Midazolam has been introduced as an alternative medicine instead of haloperidol in the recent years. Several studies have shown that midazolam is a safe and effective drug in EDs and in some cases, has superior acting even than haloperidol. Say, Wyant et al. showed that this drug has better efficacy than haloperidol in controlling the agitation.[9] While, Knott et al. declared there is no difference in the onset of action between droperidol and midazolam. Nevertheless, patients sedated with midazolam may be needed active management of airways.[19] Another study presented in using midazolam alone, the sedation induction time is longer than combination therapy with olanzapine and droperidol. Yet, no difference was seen in side effects and duration of stay at hospital among three mentioned groups.[20] While, it was expected that in combination therapy, because of using fewer doses of each drug, lesser side effects were be presented. The finding of the present study is representative on the high safety of midazolam in relieving restless symptoms. Although no side effects were seen in taking midazolam, IM administration effects of it should be considered, which included respiratory depression, amnesia, paradoxical reactions, and confusion. Sampling was done consecutively, but in the absence of researcher at ED, referring patients were not evaluated; subsequently, selection bias is probable. However, demographic variables of referring patients in this time were similar to subjects of the present project, the possibility of such bias is nearly low. Lack of evaluating the second-generation anti-psychotic drugs is another limitation of this study. Choosing haloperidol had a theoretical base that included limited access to second-generation drugs in hospitals and showing similar efficacy of haloperidol with these drugs in recent researches, based on them, haloperidol is used as a treatment arm. Moreover, lack of placebo (control group) was another limitation that because of ethical issues, it was not possible to cancel treatment for agitated patients.

CONCLUSION

The results of the present study show that administration of midazolam and haloperidol have similar efficacy in the treatment of restless symptoms with the same recovery time from drug effects for referring patients to the ED. In addition, none of the drug effect was observed in this study.

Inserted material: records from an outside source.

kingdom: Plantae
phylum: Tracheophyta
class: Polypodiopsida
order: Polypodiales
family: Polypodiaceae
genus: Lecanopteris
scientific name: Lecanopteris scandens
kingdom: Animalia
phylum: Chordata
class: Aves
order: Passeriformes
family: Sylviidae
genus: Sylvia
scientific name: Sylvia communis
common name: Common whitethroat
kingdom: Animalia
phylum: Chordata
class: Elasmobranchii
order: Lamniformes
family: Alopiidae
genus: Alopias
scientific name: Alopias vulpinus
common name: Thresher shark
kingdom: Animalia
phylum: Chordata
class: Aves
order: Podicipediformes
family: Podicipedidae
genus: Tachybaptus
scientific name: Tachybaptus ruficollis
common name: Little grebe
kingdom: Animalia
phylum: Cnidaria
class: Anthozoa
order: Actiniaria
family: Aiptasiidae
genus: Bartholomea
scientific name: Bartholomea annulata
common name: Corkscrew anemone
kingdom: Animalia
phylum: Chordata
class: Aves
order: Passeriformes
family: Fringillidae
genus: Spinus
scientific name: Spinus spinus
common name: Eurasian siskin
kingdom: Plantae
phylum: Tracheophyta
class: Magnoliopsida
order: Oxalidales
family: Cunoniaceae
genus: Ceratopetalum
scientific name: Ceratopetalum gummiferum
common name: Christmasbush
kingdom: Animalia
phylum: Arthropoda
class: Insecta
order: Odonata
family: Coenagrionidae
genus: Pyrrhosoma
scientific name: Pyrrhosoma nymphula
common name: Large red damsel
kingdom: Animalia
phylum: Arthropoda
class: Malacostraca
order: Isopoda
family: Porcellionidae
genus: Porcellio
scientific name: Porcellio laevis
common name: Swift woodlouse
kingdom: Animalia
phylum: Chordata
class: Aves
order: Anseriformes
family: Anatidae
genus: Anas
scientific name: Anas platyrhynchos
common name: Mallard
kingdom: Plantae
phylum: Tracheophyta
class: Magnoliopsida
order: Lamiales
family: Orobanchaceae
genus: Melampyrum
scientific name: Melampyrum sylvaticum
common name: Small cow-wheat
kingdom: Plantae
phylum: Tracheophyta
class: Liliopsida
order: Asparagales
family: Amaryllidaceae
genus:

Financial support and sponsorship

This study was supported by grants from the Isfahan University of Medical Sciences, Iran (grant number: 392318).

Conflicts of interest

There are no conflicts of interest.

AUTHOR'S CONTRIBUTION

MS contributed in the conception and design of the work, conducting the study, drafting and revising the draft, data analysis, approval of the final version of the manuscript, and agreed for all aspects of the work. MT contributed in the conception of the work, conducting the study, drafting and revising the draft, data collection, approval of the final version of the manuscript, and agreed for all aspects of the work. OA contributed in the conception and design of the work, drafting and revising the draft, approval of the final version of the manuscript, and agreed for all aspects of the work. MZ contributed in the conception of the work, drafting and revising the draft, approval of the final version of the manuscript, and agreed for all aspects of the work.

Acknowledgments

This study was supported by grants from the Isfahan University of Medical Sciences, Iran (grant number: 392318).